La ministre de la Défense, Margarita Robles, lors d’un récent événement au siège de son ministère. / A. Pérez Meca Europa Press
Le ministre a ajouté que l’utilisation de Rota et Morón n’est pas totalement refusée aux États-Unis : « Évidemment, les bases sont là et d’autres actions peuvent être menées, mais de manière catégorique et claire, l’Espagne n’autorisera en aucun cas, et elle ne l’autorisera pas non plus, l’utilisation des bases de Rota et Morán pour mener une guerre contre laquelle nous sommes, et qui nous semble illégale et profondément injuste.
Deuxième refus
Les États-Unis auraient fait une légère tentative pour négocier ce veto – estiment des sources militaires – mais ont rapidement renoncé à la pression, car ils disposent d’autres options en Europe pour déplacer leur force aérienne vers le Moyen-Orient.
Cette guerre au Moyen-Orient n’est pas le premier veto que l’Espagne impose aux vols de guerre nord-américains.

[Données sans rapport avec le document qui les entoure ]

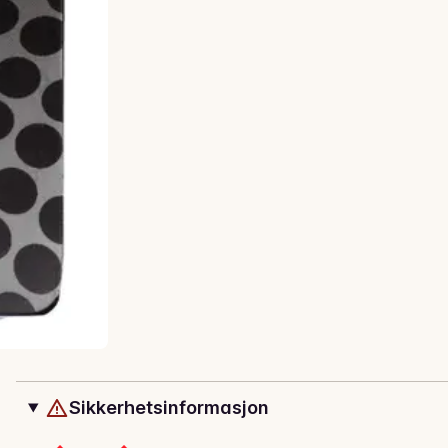
Sikkerhetsinformasjon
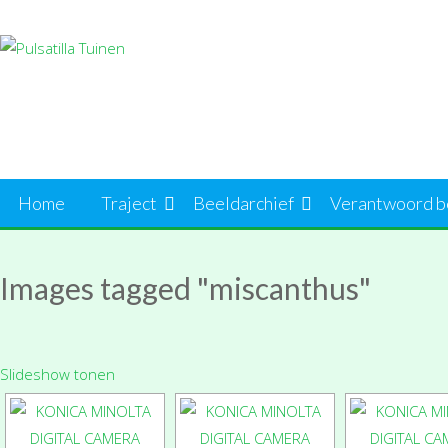
Ga
naar
de
inhoud
Home
Traject
Beeldarchief
Verantwoord b
Images tagged "miscanthus"
Slideshow tonen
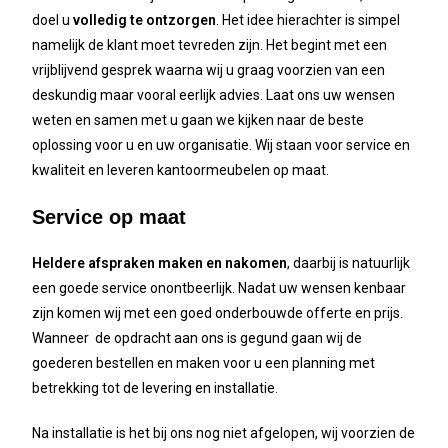
doel u
volledig te ontzorgen
. Het idee hierachter is simpel
namelijk de klant moet tevreden zijn. Het begint met een
vrijblijvend gesprek waarna wij u graag voorzien van een
deskundig maar vooral eerlijk advies. Laat ons uw wensen
weten en samen met u gaan we kijken naar de beste
oplossing voor u en uw organisatie. Wij staan voor service en
kwaliteit en leveren kantoormeubelen op maat.
Service op maat
Heldere afspraken maken en nakomen
, daarbij is natuurlijk
een goede service onontbeerlijk. Nadat uw wensen kenbaar
zijn komen wij met een goed onderbouwde offerte en prijs.
Wanneer de opdracht aan ons is gegund gaan wij de
goederen bestellen en maken voor u een planning met
betrekking tot de levering en installatie.
Na installatie is het bij ons nog niet afgelopen, wij voorzien de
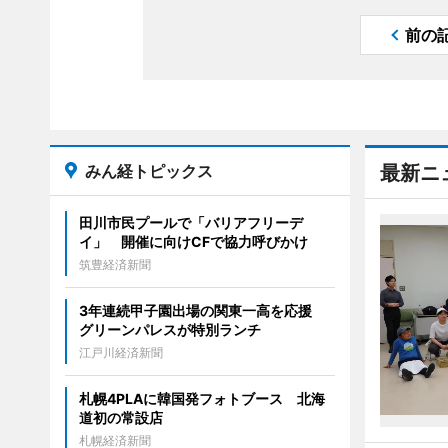
前の
みん経トピックス
最新ニ
田川市民プールで「バリアフリーデ
イ」 開催に向けCFで協力呼びかけ
筑豊経済新聞
3年連続甲子園出場の関東一高を応援
グリーンパレスが特別ランチ
江戸川経済新聞
札幌4PLAに韓国発フォトブース 北海
道初の常設店
札幌経済新聞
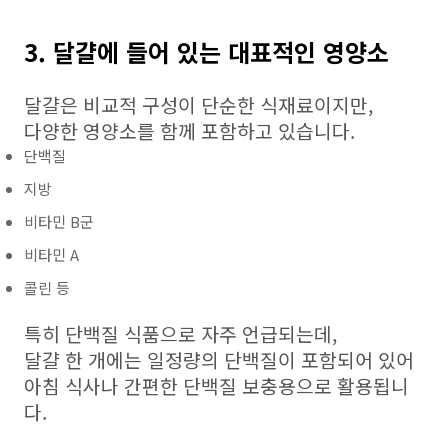
3. 달걀에 들어 있는 대표적인 영양소
달걀은 비교적 구성이 단순한 식재료이지만,
다양한 영양소를 함께 포함하고 있습니다.
단백질
지방
비타민 B군
비타민 A
콜린 등
특히 단백질 식품으로 자주 언급되는데,
달걀 한 개에는 일정량의 단백질이 포함되어 있어
아침 식사나 간편한 단백질 보충용으로 활용됩니
다.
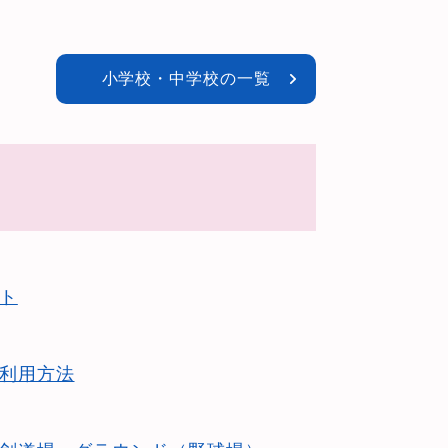
小学校・中学校の一覧
ト
利用方法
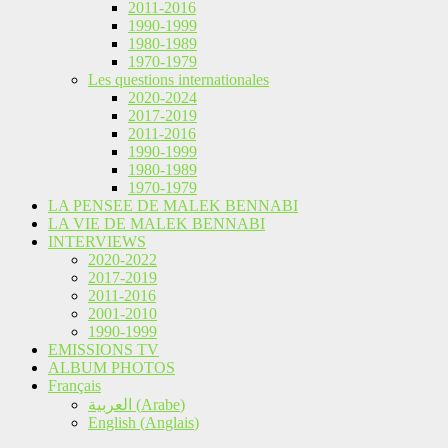
2011-2016
1990-1999
1980-1989
1970-1979
Les questions internationales
2020-2024
2017-2019
2011-2016
1990-1999
1980-1989
1970-1979
LA PENSEE DE MALEK BENNABI
LA VIE DE MALEK BENNABI
INTERVIEWS
2020-2022
2017-2019
2011-2016
2001-2010
1990-1999
EMISSIONS TV
ALBUM PHOTOS
Français
العربية
(
Arabe
)
English
(
Anglais
)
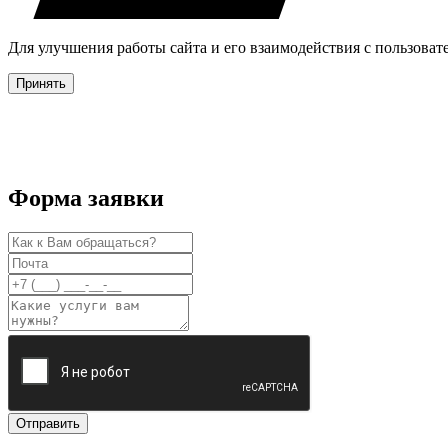
Для улучшения работы сайта и его взаимодействия с пользова
Принять
Форма заявки
Отправить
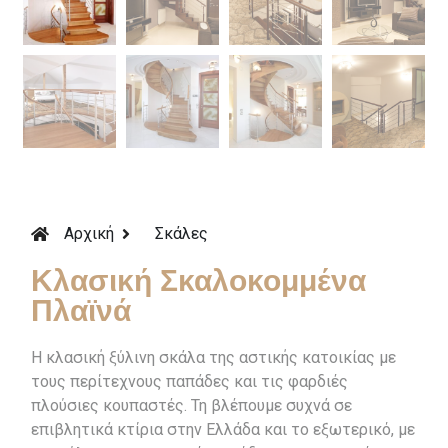
Αρχική
Σκάλες
Κλασική Σκαλοκομμένα
Πλαϊνά
Η κλασική ξύλινη σκάλα της αστικής κατοικίας με
τους περίτεχνους παπάδες και τις φαρδιές
πλούσιες κουπαστές. Τη βλέπουμε συχνά σε
επιβλητικά κτίρια στην Ελλάδα και το εξωτερικό, με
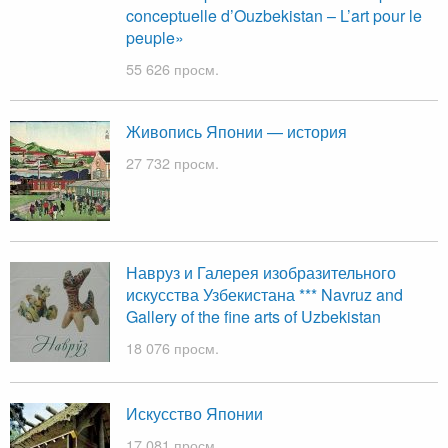
conceptuelle d’Ouzbekistan – L’art pour le
peuple»
55 626 просм.
Живопись Японии — история
27 732 просм.
Навруз и Галерея изобразительного
искусства Узбекистана *** Navruz and
Gallery of the fine arts of Uzbekistan
18 076 просм.
Искусство Японии
17 081 просм.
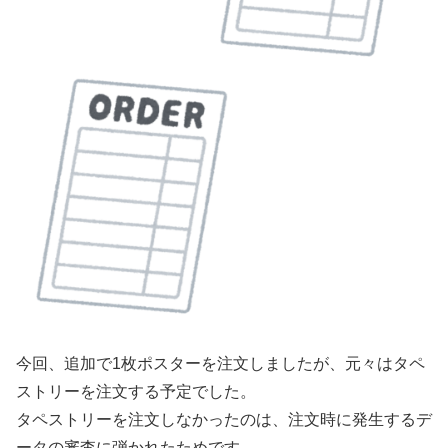
今回、追加で1枚ポスターを注文しましたが、元々はタペ
ストリーを注文する予定でした。
タペストリーを注文しなかったのは、注文時に発生するデ
ータの審査に弾かれたためです。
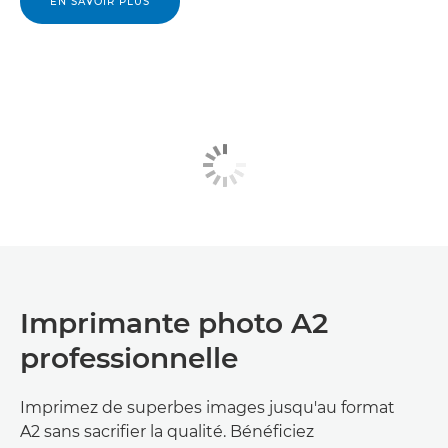
EN SAVOIR PLUS
Imprimante photo A2
professionnelle
Imprimez de superbes images jusqu'au format
A2 sans sacrifier la qualité. Bénéficiez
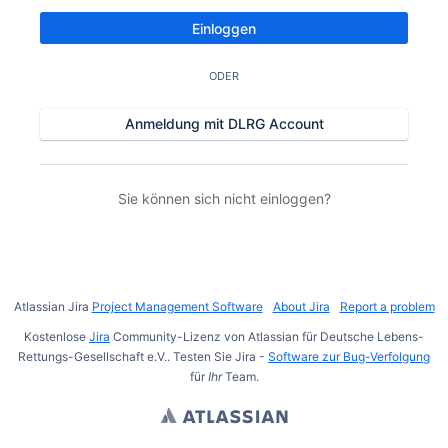
Einloggen
ODER
Anmeldung mit DLRG Account
Sie können sich nicht einloggen?
Atlassian Jira
Project Management Software
About Jira
Report a problem
Kostenlose
Jira
Community-Lizenz von Atlassian für Deutsche Lebens-
Rettungs-Gesellschaft e.V.. Testen Sie Jira -
Software zur Bug-Verfolgung
für
Ihr
Team.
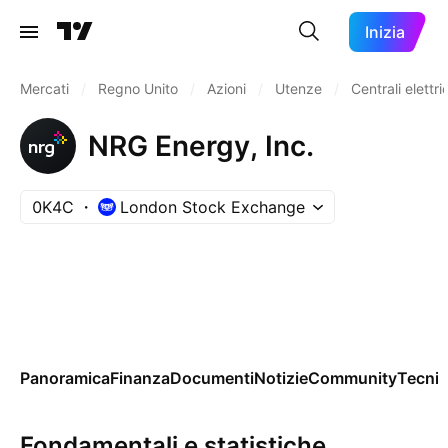
Inizia
Mercati
/
Regno Unito
/
Azioni
/
Utenze
/
Centrali elettri
NRG Energy, Inc.
0K4C
London Stock Exchange
Panoramica
Finanza
Documenti
Notizie
Community
Tecnic
Fondamentali e statistiche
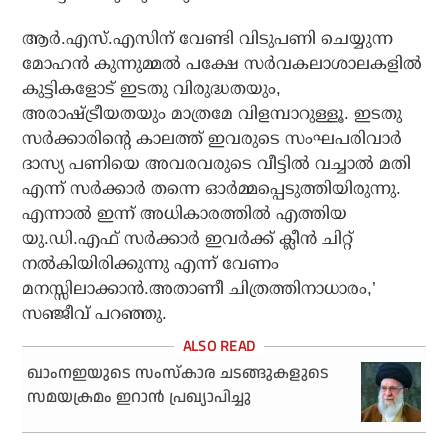
ആര്‍.എസ്.എസിന് വേണ്ടി വിടുപണി ചെയ്യുന്ന
മോഹന്‍ കുന്നുമ്മല്‍ പക്ഷേ സര്‍വകലാശാലകളില്‍
കുട്ടികളോട് ഇടതു വിരുദ്ധതയും,
അരാഷ്ട്രീയതയും മാത്രമേ വിളമ്പാറുള്ളൂ. ഇടതു
സര്‍ക്കാരിന്റെ കാലത്ത് ഇവരുടെ സംഘപരിവാര്‍
ദാസ്യ പണിയെ അവരവരുടെ വീട്ടില്‍ വച്ചാല്‍ മതി
എന്ന് സര്‍ക്കാര്‍ തന്നെ ഓര്‍മ്മപ്പെടുത്തിയിരുന്നു.
എന്നാല്‍ ഇന്ന് അധികാരത്തില്‍ എത്തിയ
യു.ഡി.എഫ് സര്‍ക്കാര്‍ ഇവര്‍ക്ക് ക്ലീന്‍ ചിറ്റ്
നല്‍കിയിരിക്കുന്നു എന്ന് വേണം
മനസ്സിലാക്കാന്‍.അതാണീ ചിത്രത്തിനാധാരം,’
സഞ്ജീവ് പറഞ്ഞു.
ഖാംനഇയുടെ സംസ്‌കാര ചടങ്ങുകളുടെ
സമയക്രമം ഇറാന്‍ പ്രഖ്യാപിച്ചു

Ce refus de 2026 est décidé près de 40 ans après le premier, imposé par le gouvernement de Felipe González.
En avril 1986, le Pentagone a déployé des chasseurs-bombardiers F-111 dans une opération punitive contre la Libye pour l’attentat terroriste contre la discothèque La Belle à Berlin, au cours duquel deux soldats américains sont morts et 79 de leurs compatriotes ont été blessés. La Libye a reconnu 100 morts dans l’attaque, dont une fille du dirigeant Mouammar Kadhafi.
L’Espagne n’a pas agi seule à cette occasion : la France a également fermé son espace aérien aux avions de combat américains, de sorte que ces avions – 45 au total, dont 18 unités de F-111 et 27 avions d’attaque A-6 et A-7 – ont dû contourner la péninsule ibérique à partir de bases situées au Royaume-Uni, alors gouverné par Margaret Thatcher, qui a accepté de fournir son soutien aux États-Unis.
Le refus d’espace aérien à certains vols militaires n’est pas une pratique inhabituelle en Europe, expliquent les sources militaires consultées, notamment dans certains cas d’États européens dotés d’une législation très sensible au transit d’armes à travers leur territoire, comme c’est le cas de l’Autriche.
Les États-Unis, en vertu de leurs accords d’assistance militaire avec l’Espagne, bénéficient d’une base bureaucratique d’autorisation permanente qui accélère les procédures dans leurs opérations aériennes, mais doivent toujours déclarer leurs vols qui traversent l’espace de souveraineté espagnole. Cette déclaration comprend des manifestes de fret dont la précision n’a jamais été précisée, mais qui permettent en principe de savoir si l’avion qui passe est armé ou non.